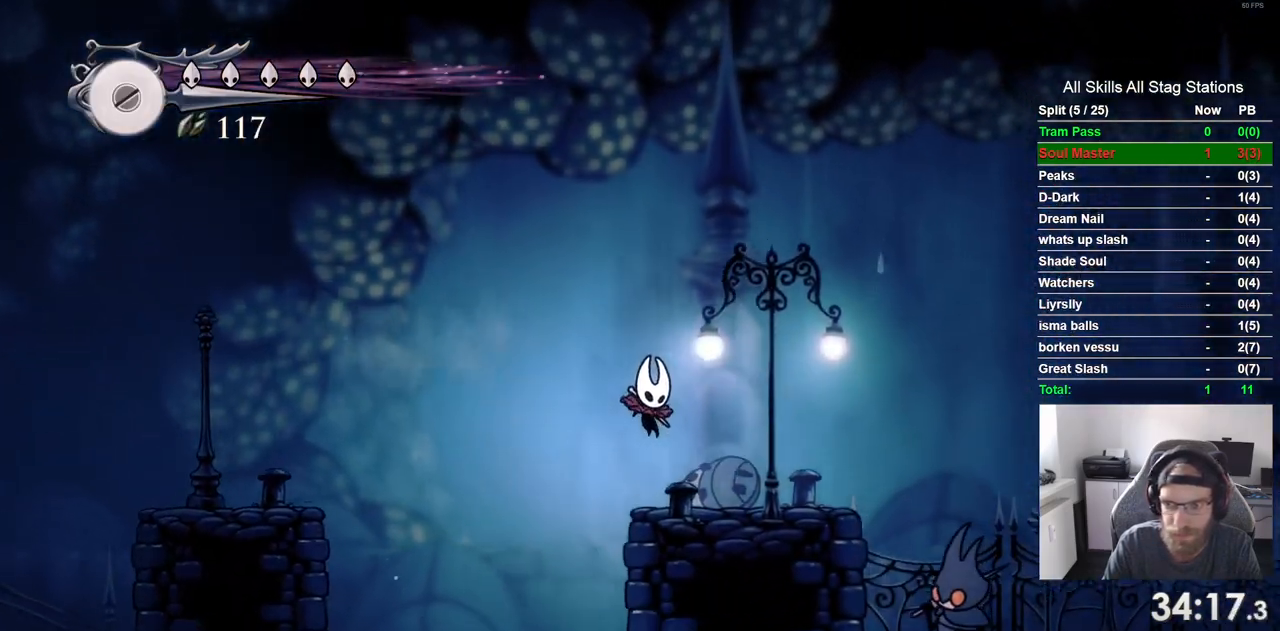
{"dt_ms": 500, "buttons": ["DPAD_RIGHT"], "left_stick": "center", "right_stick": "center", "events": []}
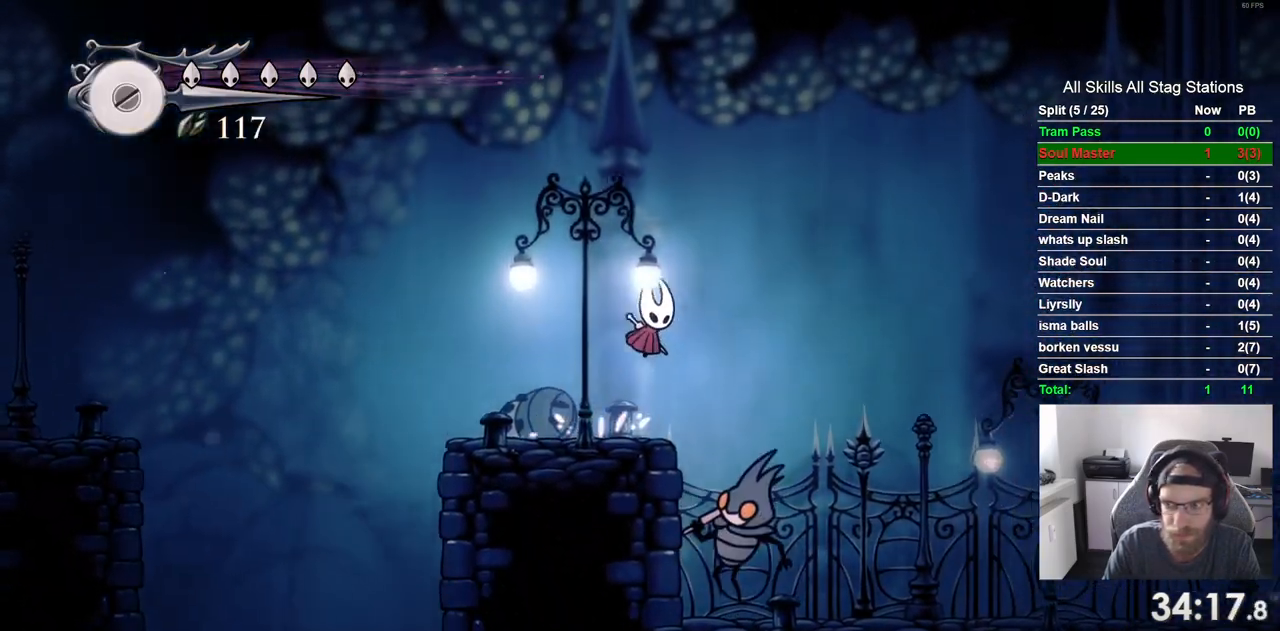
{"dt_ms": 500, "buttons": ["DPAD_RIGHT"], "left_stick": "center", "right_stick": "center", "events": [[67, "R2", "down"], [283, "R2", "up"]]}
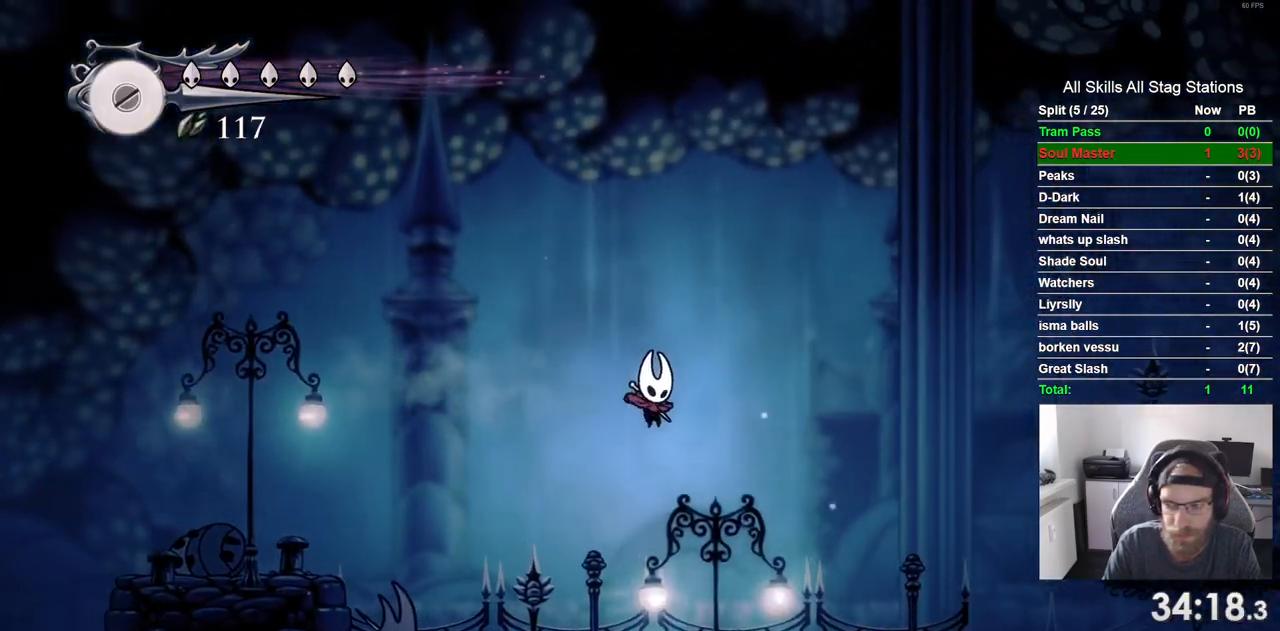
{"dt_ms": 1000, "buttons": ["DPAD_RIGHT"], "left_stick": "center", "right_stick": "center"}
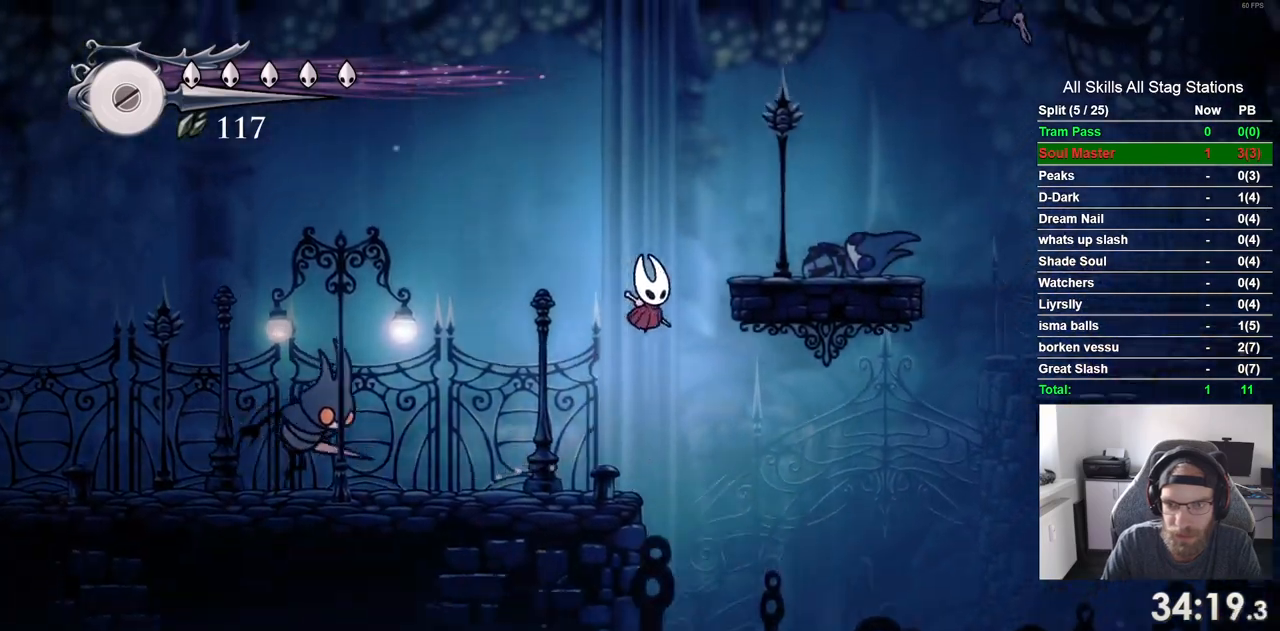
{"dt_ms": 500, "buttons": ["DPAD_RIGHT"], "left_stick": "center", "right_stick": "center", "events": [[267, "DPAD_LEFT", "down"], [417, "DPAD_LEFT", "up"]]}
------------------------------------
> [INSTRUCTIONS TO FOLLOW]: Give an exact copy of the data, and omit any pictures it holds.

> [THE COMPLETED TASK]:
{"dt_ms": 500, "buttons": ["DPAD_RIGHT"], "left_stick": "center", "right_stick": "center", "events": []}
{"dt_ms": 500, "buttons": ["DPAD_RIGHT"], "left_stick": "center", "right_stick": "center", "events": [[67, "R2", "down"], [283, "R2", "up"]]}
{"dt_ms": 1000, "buttons": ["DPAD_RIGHT"], "left_stick": "center", "right_stick": "center"}
{"dt_ms": 500, "buttons": ["DPAD_RIGHT"], "left_stick": "center", "right_stick": "center", "events": [[267, "DPAD_LEFT", "down"], [417, "DPAD_LEFT", "up"]]}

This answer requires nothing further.